Firm notes comScore's paid click report indicates GOOG's US paid clicks (core google.com site) grew 3% Y/Y, from roughly flat and 25% Y/Y growth in Jan '08 and Q4, respectively.
While GOOG's Feb paid click data does little to calm investor fears of a slowdown in GOOG's core business, they believe most of the deceleration is due to the continuing quality initiatives by the company itself, which should drive significant upside longer-term.
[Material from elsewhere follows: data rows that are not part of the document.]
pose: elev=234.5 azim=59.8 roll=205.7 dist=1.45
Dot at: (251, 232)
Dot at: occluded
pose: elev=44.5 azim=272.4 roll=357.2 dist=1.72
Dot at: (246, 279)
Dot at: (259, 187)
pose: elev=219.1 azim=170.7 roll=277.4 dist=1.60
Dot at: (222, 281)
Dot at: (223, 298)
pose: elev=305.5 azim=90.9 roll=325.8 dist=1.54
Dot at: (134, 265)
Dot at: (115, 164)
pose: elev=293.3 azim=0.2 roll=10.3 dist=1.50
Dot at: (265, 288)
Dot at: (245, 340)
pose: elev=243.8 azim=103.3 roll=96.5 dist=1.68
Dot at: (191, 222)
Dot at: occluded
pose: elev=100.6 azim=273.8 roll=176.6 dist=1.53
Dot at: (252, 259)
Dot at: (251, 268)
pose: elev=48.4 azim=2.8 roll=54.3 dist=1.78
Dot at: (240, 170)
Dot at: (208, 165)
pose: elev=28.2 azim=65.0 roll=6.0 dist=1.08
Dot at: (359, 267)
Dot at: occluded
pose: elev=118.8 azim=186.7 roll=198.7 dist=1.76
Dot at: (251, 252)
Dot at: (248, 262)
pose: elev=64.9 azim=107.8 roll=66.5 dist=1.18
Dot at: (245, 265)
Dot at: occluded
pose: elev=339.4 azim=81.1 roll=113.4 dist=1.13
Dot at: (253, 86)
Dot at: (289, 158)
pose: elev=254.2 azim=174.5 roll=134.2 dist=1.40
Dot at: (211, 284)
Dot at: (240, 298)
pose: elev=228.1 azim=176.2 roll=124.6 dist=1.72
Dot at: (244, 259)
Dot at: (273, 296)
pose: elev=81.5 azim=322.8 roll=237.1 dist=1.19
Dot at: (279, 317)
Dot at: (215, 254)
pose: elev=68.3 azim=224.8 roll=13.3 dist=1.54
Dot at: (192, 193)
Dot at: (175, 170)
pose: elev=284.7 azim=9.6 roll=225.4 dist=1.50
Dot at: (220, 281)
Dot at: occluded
Moreover, they caution investors against reading too much into comScore numbers as they have historically been a bit noisy (but directional nonetheless).
Paid clicks are a function of the number of searches, coverage (% of searches with an ad) and click-through rates (paid clicks per search with an ad). In Feb, GOOG witnessed healthy query growth of 30% Y/Y (vs. 39% in Jan).
While GOOG's ad coverage initiatives are painful in the near term, BofA believes they are necessary to drive sustained revenue growth over the long term.
Reiterates Buy and $700 target.
Notablecalls: BofA's Brian Pitz is right - GOOG's a buy. Hey guys, comScore data didn't bring any surprises. We had several firms (Piper, RBC - both influential analysts on GOOG) come out ahead of yesterday's data saying it's likely going to be bad. Yet we have the stock down almost 20 pts pre-market because Mr. Amazon-to-$800 Blodget said the stock should be down.
The fact is the stock's already in bottoming process, down 40% from the highs. comScore data is partly worse than expected because of GOOG's own doing.
I think GOOG is a buy here. Buy it for the bounce.